This is a piece that I made recently – a portrait of Elisabeth of Valois based on a painting of her by Pantoja de la Cruz.
When I visit a museum or gallery I’m drawn to these portraits of fabulous wealthy women – all those decorations, accessories, the rich materials. Everything looks so big, flashy, dazzling. I’m never going to be able to paint like that – I have little to no hand-eye coordination and I am terrible at doing things that look realistic or soft. What I do enjoy is using bold colours and lines.
I was really needing some portrait practice. Photographs are good to work from, but I tend to take less creative licence with a real face. Maybe I’m scared or something. These old paintings offer a face that has already been stylised, and room for interpretation and independence from the past. They’re often very static, so I find it easier to pick apart the aspects I want to draw from them – an almost geometric corset or a silky sleeve.
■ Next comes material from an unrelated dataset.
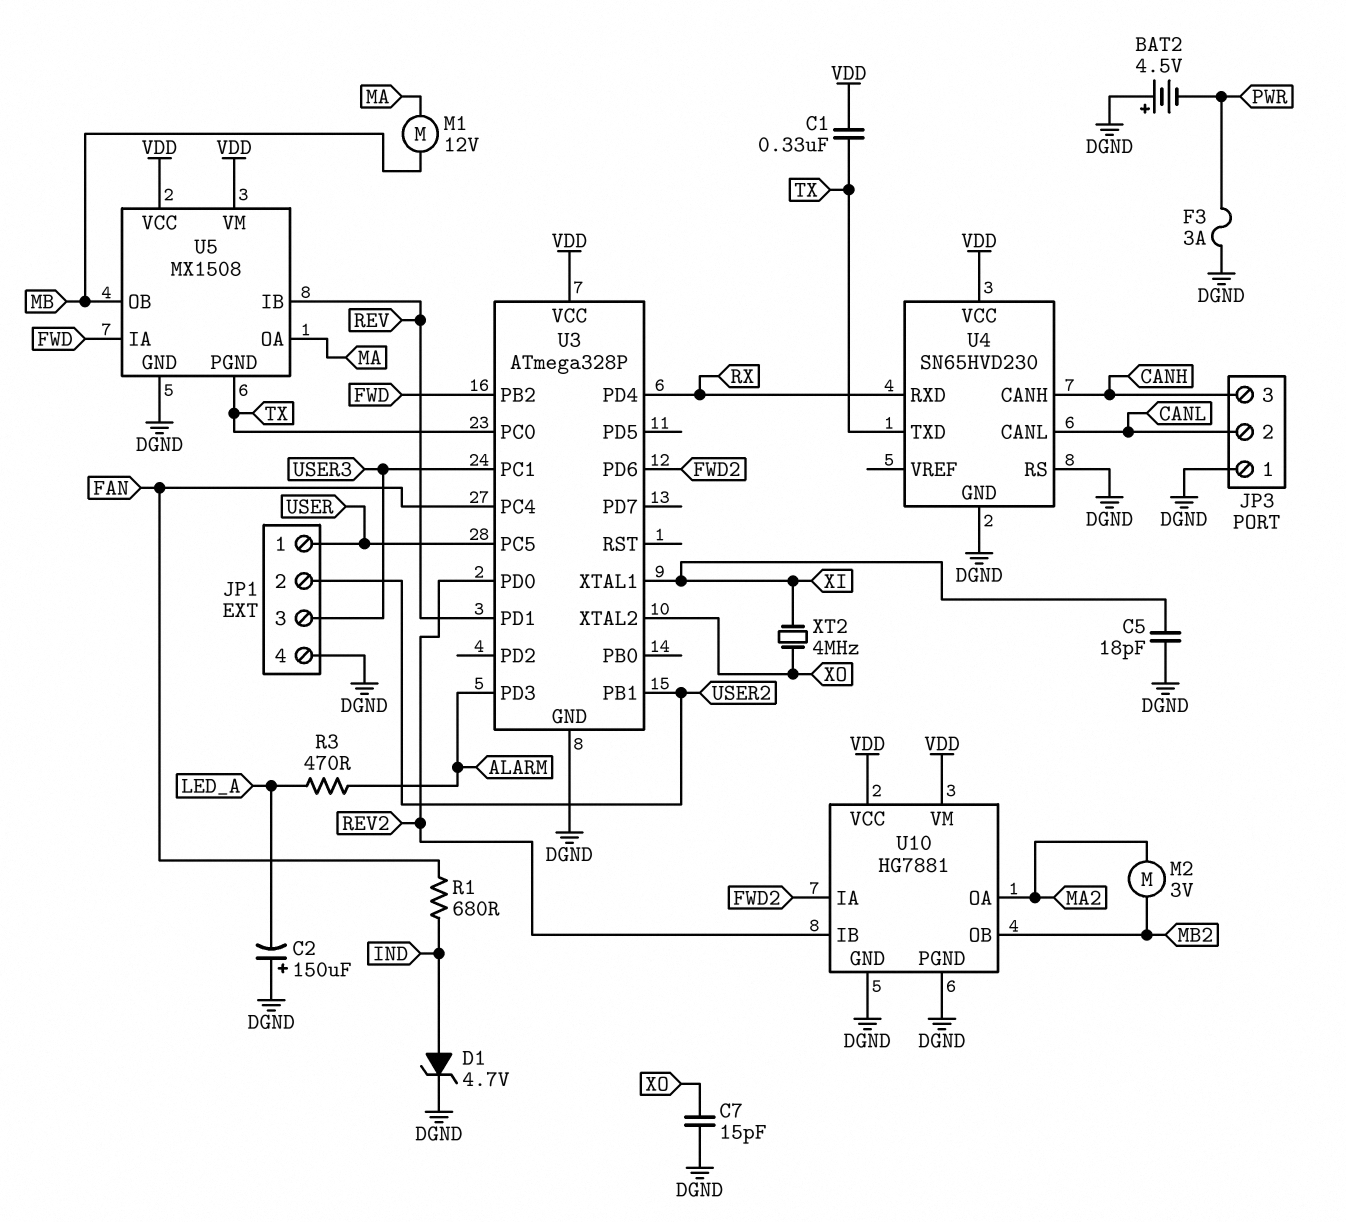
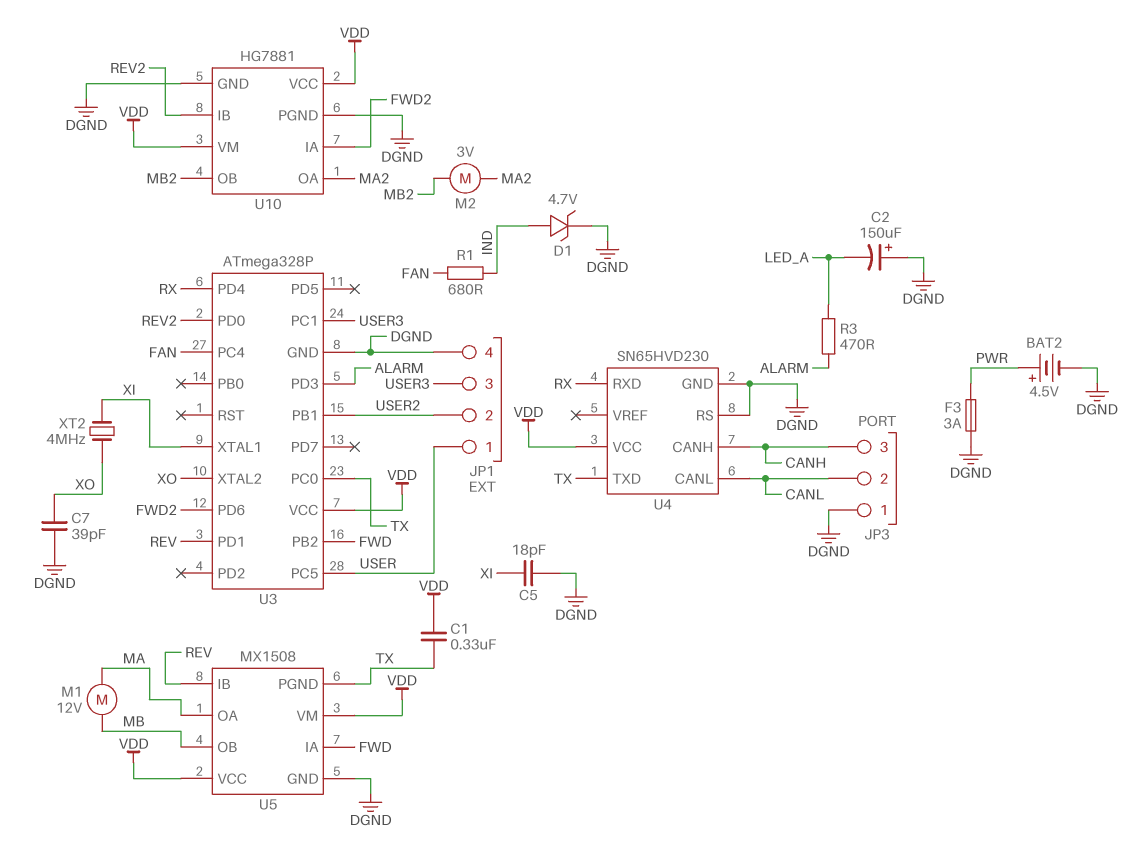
BAT2: 4.5V (plus DGND, minus PWR) -> 4.5V (plus PWR, minus DGND)
C7: 15pF (DGND, XO) -> 39pF (DGND, XO)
Most of the time, for female portraits, there is an emphasis on beauty, so it’s fun to play with that, to see what might have been fashionable then and work with it now. Massive forehead? Cool. No eyebrows? Ok. Weird hats are a given. And then comes all that crazy embellishment; the clothes and the hair and the jewels, which is half the fun. How far can I push that? What can I push and pull using the techniques I want rather than replicating what already exists?
I’d like to work more on this idea and really ‘modernise’ these paintings, see if I could push them into something that wouldn’t look out of place amongst contemporary fashion. I think that might be cool.